Breast Cancer Related Lymphedema: An Analysis Of Risk Factors
Charalampos Siotos, MD, Sydney Horen, BS, Anuja Antony, MD, Deana Shenaq, MD, George Kokosis, MD.
Rush University Medical Center, Chicago, IL, USA.
PURPOSE: Breast cancer related lymphedema is a devastating condition that negatively affects quality of life. We aimed to identify risk factors related to lymphedema development and factors that portended early lymphedema development.
METHODS: We identified patients with breast cancer that underwent sentinel lymph node biopsy (SLNBx) or axillary lymph node dissection (ALND) and extracted their sociodemographic and clinical information. Logistic regression identified risk factors related to lymphedema. Time to event analysis and cox-regression analysis identified factors related to earlier development of lymphedema.

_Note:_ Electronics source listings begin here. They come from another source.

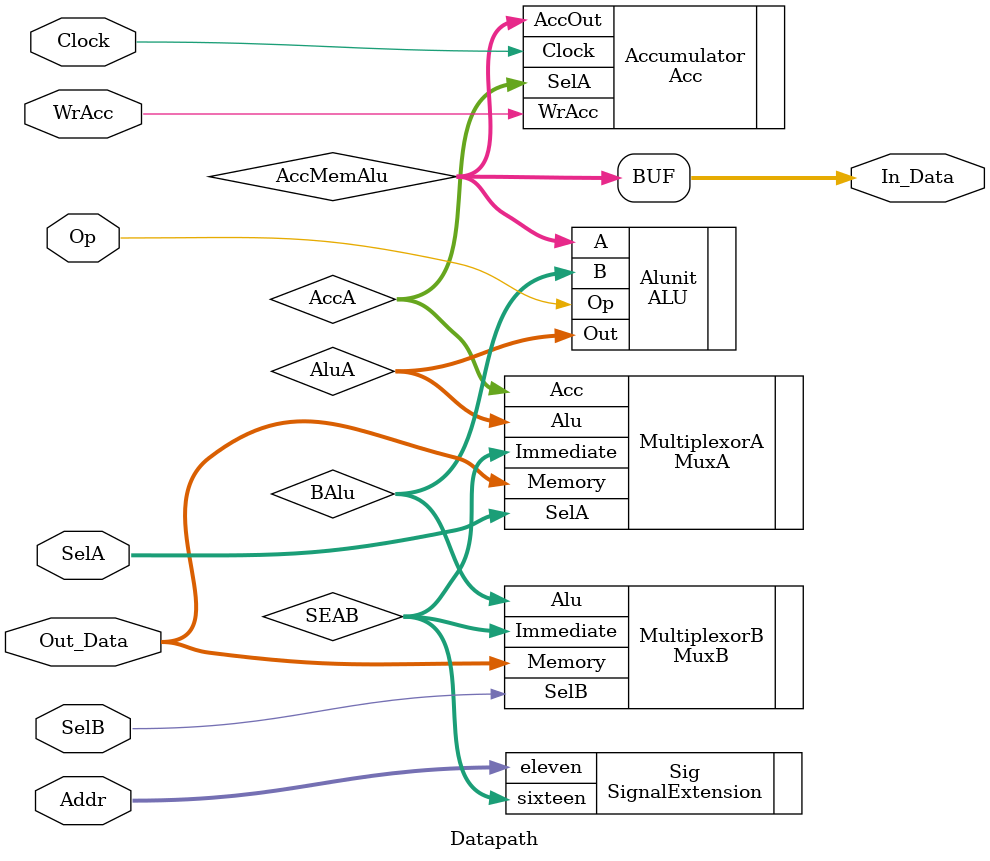
<source format=v>
`timescale 1ns / 1ps
module Datapath(
    input [1:0] SelA,
    input SelB,
    input [10:0] Addr,
    input WrAcc,
    input Op,
	 input Clock,
    output [15:0] In_Data,
    input [15:0] Out_Data
    );
	 
wire [15:0] SEAB, AluA, AccA, AccMemAlu, BAlu;

assign In_Data = AccMemAlu;
//assign Out_Data = MemAB;

SignalExtension Sig(
	.eleven(Addr),
	.sixteen(SEAB)
	);

MuxA MultiplexorA(
	.Memory(Out_Data),
	.Immediate(SEAB),
	.Alu(AluA),
	.SelA(SelA),
	.Acc(AccA)
	);

MuxB MultiplexorB(
	.Memory(Out_Data),
	.Immediate(SEAB),
	.SelB(SelB),
	.Alu(BAlu)
	);

Acc Accumulator(
	.SelA(AccA),
	.WrAcc(WrAcc),
	.Clock(Clock),
	.AccOut(AccMemAlu)
	);
	
ALU Alunit(
	.A(AccMemAlu),
	.B(BAlu),
	.Out(AluA),
	.Op(Op)
	);
endmodule

</source>
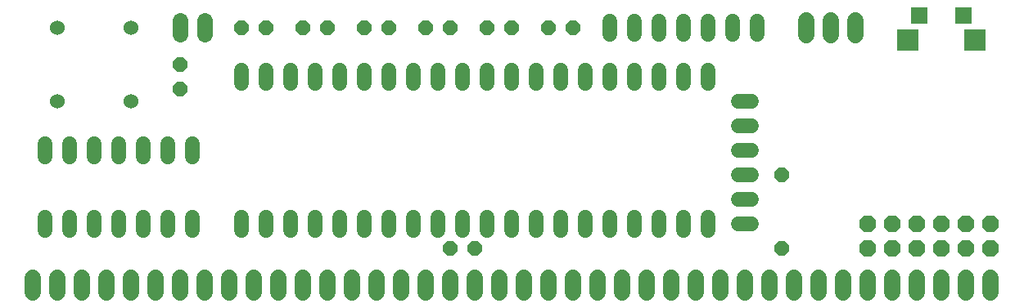
<source format=gbs>
G75*
%MOIN*%
%OFA0B0*%
%FSLAX24Y24*%
%IPPOS*%
%LPD*%
%AMOC8*
5,1,8,0,0,1.08239X$1,22.5*
%
%ADD10C,0.0600*%
%ADD11OC8,0.0680*%
%ADD12C,0.0680*%
%ADD13OC8,0.0600*%
%ADD14C,0.0600*%
%ADD15R,0.0680X0.0680*%
%ADD16R,0.0905X0.0905*%
%ADD17C,0.0640*%
D10*
X001180Y003420D02*
X001180Y003940D01*
X002180Y003940D02*
X002180Y003420D01*
X003180Y003420D02*
X003180Y003940D01*
X004180Y003940D02*
X004180Y003420D01*
X005180Y003420D02*
X005180Y003940D01*
X006180Y003940D02*
X006180Y003420D01*
X007180Y003420D02*
X007180Y003940D01*
X009180Y003940D02*
X009180Y003420D01*
X010180Y003420D02*
X010180Y003940D01*
X011180Y003940D02*
X011180Y003420D01*
X012180Y003420D02*
X012180Y003940D01*
X013180Y003940D02*
X013180Y003420D01*
X014180Y003420D02*
X014180Y003940D01*
X015180Y003940D02*
X015180Y003420D01*
X016180Y003420D02*
X016180Y003940D01*
X017180Y003940D02*
X017180Y003420D01*
X018180Y003420D02*
X018180Y003940D01*
X019180Y003940D02*
X019180Y003420D01*
X020180Y003420D02*
X020180Y003940D01*
X021180Y003940D02*
X021180Y003420D01*
X022180Y003420D02*
X022180Y003940D01*
X023180Y003940D02*
X023180Y003420D01*
X024180Y003420D02*
X024180Y003940D01*
X025180Y003940D02*
X025180Y003420D01*
X026180Y003420D02*
X026180Y003940D01*
X027180Y003940D02*
X027180Y003420D01*
X028180Y003420D02*
X028180Y003940D01*
X029420Y003680D02*
X029940Y003680D01*
X029940Y004680D02*
X029420Y004680D01*
X029420Y005680D02*
X029940Y005680D01*
X029940Y006680D02*
X029420Y006680D01*
X029420Y007680D02*
X029940Y007680D01*
X029940Y008680D02*
X029420Y008680D01*
X028180Y009420D02*
X028180Y009940D01*
X027180Y009940D02*
X027180Y009420D01*
X026180Y009420D02*
X026180Y009940D01*
X025180Y009940D02*
X025180Y009420D01*
X024180Y009420D02*
X024180Y009940D01*
X023180Y009940D02*
X023180Y009420D01*
X022180Y009420D02*
X022180Y009940D01*
X021180Y009940D02*
X021180Y009420D01*
X020180Y009420D02*
X020180Y009940D01*
X019180Y009940D02*
X019180Y009420D01*
X018180Y009420D02*
X018180Y009940D01*
X017180Y009940D02*
X017180Y009420D01*
X016180Y009420D02*
X016180Y009940D01*
X015180Y009940D02*
X015180Y009420D01*
X014180Y009420D02*
X014180Y009940D01*
X013180Y009940D02*
X013180Y009420D01*
X012180Y009420D02*
X012180Y009940D01*
X011180Y009940D02*
X011180Y009420D01*
X010180Y009420D02*
X010180Y009940D01*
X009180Y009940D02*
X009180Y009420D01*
X007180Y006940D02*
X007180Y006420D01*
X006180Y006420D02*
X006180Y006940D01*
X005180Y006940D02*
X005180Y006420D01*
X004180Y006420D02*
X004180Y006940D01*
X003180Y006940D02*
X003180Y006420D01*
X002180Y006420D02*
X002180Y006940D01*
X001180Y006940D02*
X001180Y006420D01*
X024180Y011420D02*
X024180Y011940D01*
X025180Y011940D02*
X025180Y011420D01*
X026180Y011420D02*
X026180Y011940D01*
X027180Y011940D02*
X027180Y011420D01*
X028180Y011420D02*
X028180Y011940D01*
X029180Y011940D02*
X029180Y011420D01*
X030180Y011420D02*
X030180Y011940D01*
D11*
X034680Y003680D03*
X035680Y003680D03*
X036680Y003680D03*
X037680Y003680D03*
X038680Y003680D03*
X039680Y003680D03*
X039680Y002680D03*
X038680Y002680D03*
X037680Y002680D03*
X036680Y002680D03*
X035680Y002680D03*
X034680Y002680D03*
D12*
X000680Y001480D02*
X000680Y000880D01*
X001680Y000880D02*
X001680Y001480D01*
X002680Y001480D02*
X002680Y000880D01*
X003680Y000880D02*
X003680Y001480D01*
X004680Y001480D02*
X004680Y000880D01*
X005680Y000880D02*
X005680Y001480D01*
X006680Y001480D02*
X006680Y000880D01*
X007680Y000880D02*
X007680Y001480D01*
X008680Y001480D02*
X008680Y000880D01*
X009680Y000880D02*
X009680Y001480D01*
X010680Y001480D02*
X010680Y000880D01*
X011680Y000880D02*
X011680Y001480D01*
X012680Y001480D02*
X012680Y000880D01*
X013680Y000880D02*
X013680Y001480D01*
X014680Y001480D02*
X014680Y000880D01*
X015680Y000880D02*
X015680Y001480D01*
X016680Y001480D02*
X016680Y000880D01*
X017680Y000880D02*
X017680Y001480D01*
X018680Y001480D02*
X018680Y000880D01*
X019680Y000880D02*
X019680Y001480D01*
X020680Y001480D02*
X020680Y000880D01*
X021680Y000880D02*
X021680Y001480D01*
X022680Y001480D02*
X022680Y000880D01*
X023680Y000880D02*
X023680Y001480D01*
X024680Y001480D02*
X024680Y000880D01*
X025680Y000880D02*
X025680Y001480D01*
X026680Y001480D02*
X026680Y000880D01*
X027680Y000880D02*
X027680Y001480D01*
X028680Y001480D02*
X028680Y000880D01*
X029680Y000880D02*
X029680Y001480D01*
X030680Y001480D02*
X030680Y000880D01*
X031680Y000880D02*
X031680Y001480D01*
X032680Y001480D02*
X032680Y000880D01*
X033680Y000880D02*
X033680Y001480D01*
X034680Y001480D02*
X034680Y000880D01*
X035680Y000880D02*
X035680Y001480D01*
X036680Y001480D02*
X036680Y000880D01*
X037680Y000880D02*
X037680Y001480D01*
X038680Y001480D02*
X038680Y000880D01*
X039680Y000880D02*
X039680Y001480D01*
X034180Y011380D02*
X034180Y011980D01*
X033180Y011980D02*
X033180Y011380D01*
X032180Y011380D02*
X032180Y011980D01*
D13*
X022680Y011680D03*
X021680Y011680D03*
X020180Y011680D03*
X019180Y011680D03*
X017680Y011680D03*
X016680Y011680D03*
X015180Y011680D03*
X014180Y011680D03*
X012680Y011680D03*
X011680Y011680D03*
X010180Y011680D03*
X009180Y011680D03*
X006680Y010180D03*
X006680Y009180D03*
X017680Y002680D03*
X018680Y002680D03*
X031180Y002680D03*
X031180Y005680D03*
D14*
X004680Y008680D03*
X001680Y008680D03*
X001680Y011680D03*
X004680Y011680D03*
D15*
X036795Y012170D03*
X038565Y012170D03*
D16*
X039060Y011190D03*
X036300Y011190D03*
D17*
X007680Y011400D02*
X007680Y011960D01*
X006680Y011960D02*
X006680Y011400D01*
M02*

</source>
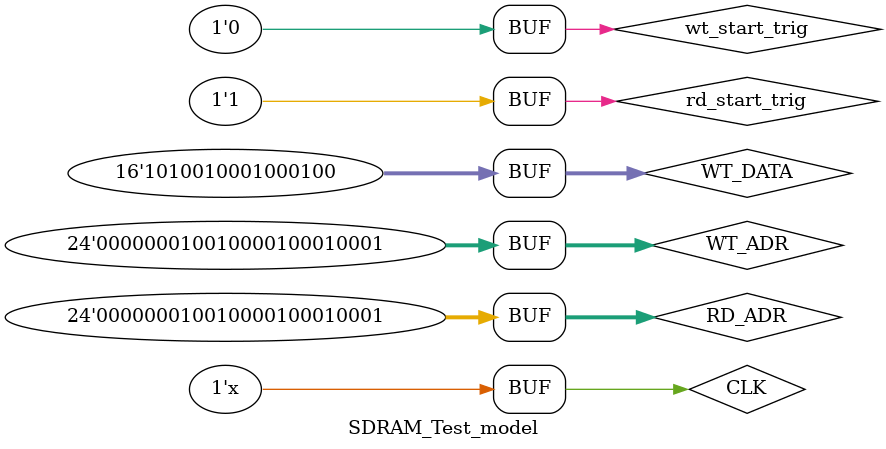
<source format=v>
`timescale 1ns / 1ps


module SDRAM_Test_model;

	// Inputs
	reg CLK;
	reg rd_start_trig;
	reg [23:0] RD_ADR;
	reg wt_start_trig;
	reg [23:0] WT_ADR;
	reg [15:0] WT_DATA;

	// Outputs
	wire rd_busy_flag;
	wire [15:0] RD_DATA;
	wire wt_busy_flag;
	
	wire [1:0] SD_P_BA;
	wire [12:0] SD_P_ADR;
	wire SD_P_nCAS;
	wire SD_P_nRAS;
	wire SD_P_nWE;
	wire SD_P_CKE;
	wire [1:0] SD_P_DQM;
	wire SD_P_nCS;
	wire SD_P_CLK;

	// Bidirs
	wire [15:0] SD_P_DATA;

	// Instantiate the Unit Under Test (UUT)
	SDRAM_Controller uut (
		.CLK				(CLK), 
		.rd_busy_flag	(rd_busy_flag), 
		.rd_start_trig	(rd_start_trig), 
		.RD_ADR			(RD_ADR), 
		.RD_DATA			(RD_DATA), 
		.wt_busy_flag	(wt_busy_flag), 
		.wt_start_trig	(wt_start_trig), 
		.WT_ADR			(WT_ADR), 
		.WT_DATA			(WT_DATA), 
		.SD_P_DATA		(SD_P_DATA), 
		.SD_P_BA			(SD_P_BA), 
		.SD_P_ADR		(SD_P_ADR), 
		.SD_P_nCAS		(SD_P_nCAS), 
		.SD_P_nRAS		(SD_P_nRAS), 
		.SD_P_nWE		(SD_P_nWE), 
		.SD_P_CKE		(SD_P_CKE), 
		.SD_P_DQM		(SD_P_DQM), 
		.SD_P_nCS		(SD_P_nCS), 
		.SD_P_CLK		(SD_P_CLK)
	);

	sdr sdram0 (
		.Dq				(SD_P_DATA), 
		.Addr				(SD_P_ADR),
		.Ba				(SD_P_BA), 
		.Clk				(SD_P_CLK), 
		.Cke				(SD_P_CKE), 
		.Cs_n				(SD_P_nCS), 
		.Ras_n			(SD_P_nRAS), 
		.Cas_n			(SD_P_nCAS), 
		.We_n				(SD_P_nWE), 
		.Dqm				(SD_P_DQM)
	);
	
	always 
	begin
	#1 CLK = !CLK;
	end
	
	initial begin
		// Initialize Inputs
		CLK 				= 0;
		rd_start_trig 	= 0;
		RD_ADR		 	= 0;
		wt_start_trig 	= 0;
		WT_ADR 			= 0;
		WT_DATA 			= 0;

		// Wait 100 ns for global reset to finish
		#100;
      WT_DATA 			= 16'hA444;
		RD_ADR 			= 24'h012111;
		WT_ADR 			= 24'h012111;		
		wt_start_trig 	= 1;
		rd_start_trig 	= 0;
		
		#55000;
		RD_ADR 			= 24'h012111;
		WT_ADR 			= 24'h012111;	
	   wt_start_trig 	= 0;
		rd_start_trig 	= 1;
		
		#30000000;
		// Add stimulus here

	end
      
endmodule


</source>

RESULTS: We identified 1,100 patients, of which 143(13%) developed upper extremity lymphedema. The average time to lymphedema was 1.9(SD=2.3) years post-operatively. Patients with SLNBx had significantly lower odds for lymphedema (vs. ALND, OR=0.24[0.12-0.47]). African American patients (vs. Caucasian, OR=1.84[1.08-3.14]), patients with stage II, III, and IV disease (vs. stage 0, OR=3.74[1.38-10.12]; OR=5.86[1.89-18.10]; OR=8.20[2.66-25.24]), and patients with Medicaid (vs. private insurance, OR=3.75[1.73-8.13]) had higher rates of lymphedema. No differences were identified based on receipt of radiation, type of mastectomy, or receipt of breast reconstruction. Cox-regression analysis showed that African American (HR=1.63[1.02-2.63]), higher BMI (HR=1.04[1.01-1.06]), higher stage (stageIII, HR=3.55[1.29-9.83]; stageIV, HR=4.02[1.47-10.99]), and Medicaid patients (HR=2.35[1.34-4.11]) had higher hazards for lymphedema. Patients with SLNBx had lower hazards for lymphedema (HR=0.34[0.20-0.57]) (Figure).
CONCLUSION: Lymphedema development has identifiable risk factors. Clinicians should be aware of these factors to better educate their patients and guide management.